We made it to Ruby Tuesday’s and once seated, I ferried the shopping bags (Saks Off Fifth; Ann Taylor Factory Store; Chico’s; Calvin Klein; Lindt Chocolate - for friends and neighbors - and obviously, Williams-Sonoma. Oddly, she bought nothing from the Le Creuset store) across the parking lot to the car while she wended her way to The Salad Bar.
The sun was down when I finally joined Mom at the table. She had seemingly hijacked The Salad Bar, explaining, “They had just finished restocking everything when we got here. I got all the best stuff, everything’s fresh! You should go get a salad!” I was pretty worn out after a full day of driving up from Newport and shopping. I got a salad, and as I recall, it was pretty sensational. Mom treated us to steaks, (this was before I stopped eating red meat), though neither of us could finish them (Doggie Bags!). She then insisted on dessert: two scoops of chocolate ice cream, with maybe two imperial pints of chocolate syrup over a double chocolate brownie with whipped cream and possibly other forms of chocolate which did nothing but promote diabetes, though it brought a smile to her face and was an excellent compliment to my coffee.

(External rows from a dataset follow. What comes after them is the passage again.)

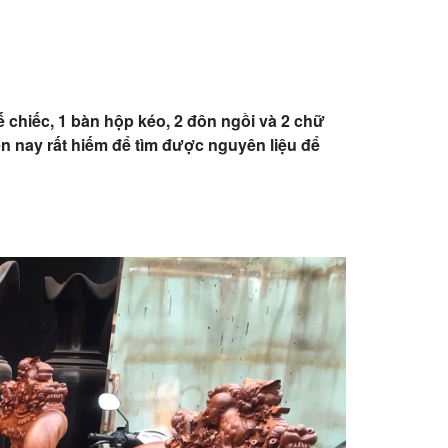
 chiếc, 1 bàn hộp kéo, 2 đôn ngồi và 2 chữ
n nay rất hiếm để tìm được nguyên liệu để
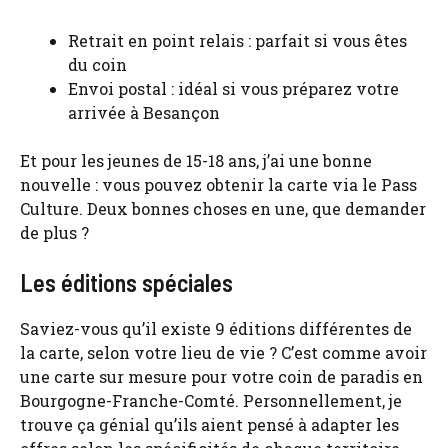
Retrait en point relais : parfait si vous êtes
du coin
Envoi postal : idéal si vous préparez votre
arrivée à Besançon
Et pour les jeunes de 15-18 ans, j’ai une bonne
nouvelle : vous pouvez obtenir la carte via le Pass
Culture. Deux bonnes choses en une, que demander
de plus ?
Les éditions spéciales
Saviez-vous qu’il existe 9 éditions différentes de
la carte, selon votre lieu de vie ? C’est comme avoir
une carte sur mesure pour votre coin de paradis en
Bourgogne-Franche-Comté. Personnellement, je
trouve ça génial qu’ils aient pensé à adapter les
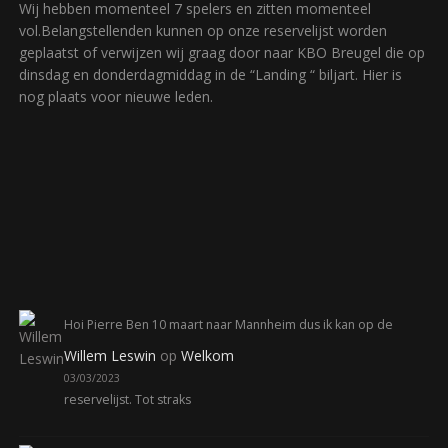
Wij hebben momenteel 7 spelers en zitten momenteel
vol.Belangstellenden kunnen op onze reservelijst worden
geplaatst of verwijzen wij graag door naar KBO Breugel die op
dinsdag en donderdagmiddag in de “Landing “ biljart. Hier is
nog plaats voor nieuwe leden.
Hoi Pierre Ben 10 maart naar Mannheim dus ik kan op de
Willem Leswin
op
Welkom
03/03/2023
reservelijst. Tot straks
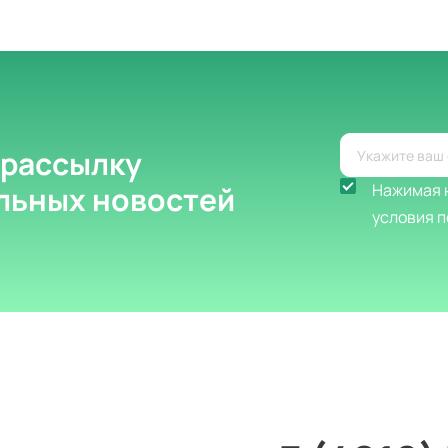
 рассылку
альных новостей
Нажимая н
условия п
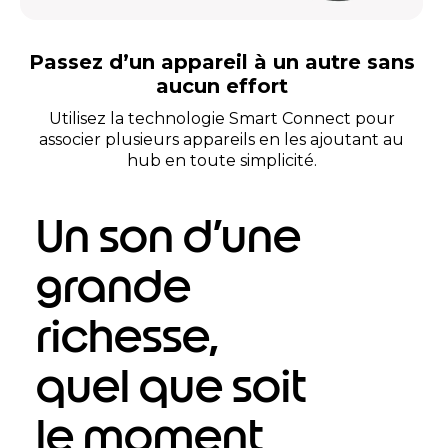
Passez d’un appareil à un autre sans
aucun effort
Utilisez la technologie Smart Connect pour
associer plusieurs appareils en les ajoutant au
hub en toute simplicité.
Un son d’une
grande
richesse,
quel que soit
le moment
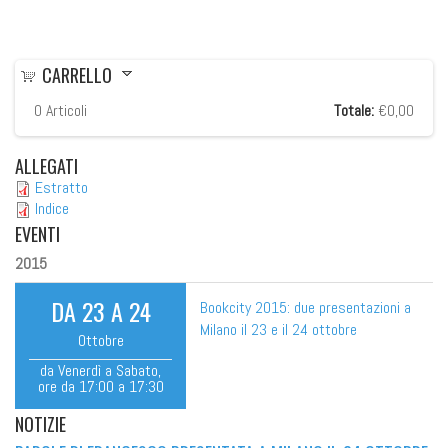
CARRELLO
0
Articoli
Totale:
€0,00
ALLEGATI
Estratto
Indice
EVENTI
2015
DA
23
A
24
Bookcity 2015: due presentazioni a
Milano il 23 e il 24 ottobre
Ottobre
da
Venerdì
a
Sabato
,
ore
da
17:00
a
17:30
NOTIZIE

I miss those sensational Christmastime Shopping Sale Events. If only because it was such a thrill for Mom and she was always so happy. She would overdo it, overexerting herself so much that she mostly slept the entire ride home. Which was fine, as I would play reggae - she liked Bob Marley - and enjoy a leisurely drive back admiring the Christmas lights of the many hamlets and villages along the way.
In only a few weeks, it will be one year since my Mother passed. Rather than remain mired in grief, I am trying to move on by celebrating her life and the happiness she brought me, even when she drove me slightly nuts doing so. That’s what Mothers do, I guess (I saw that on Facebook).
In the meantime, for me it’s life one day at a time; and on this day, I choose to celebrate My Sainted Mother.
Happy Mother’s Day!
*I am not 100% certain it was Ruby Tuesday’s; but it was a national chain that featured a well-appointed salad bar.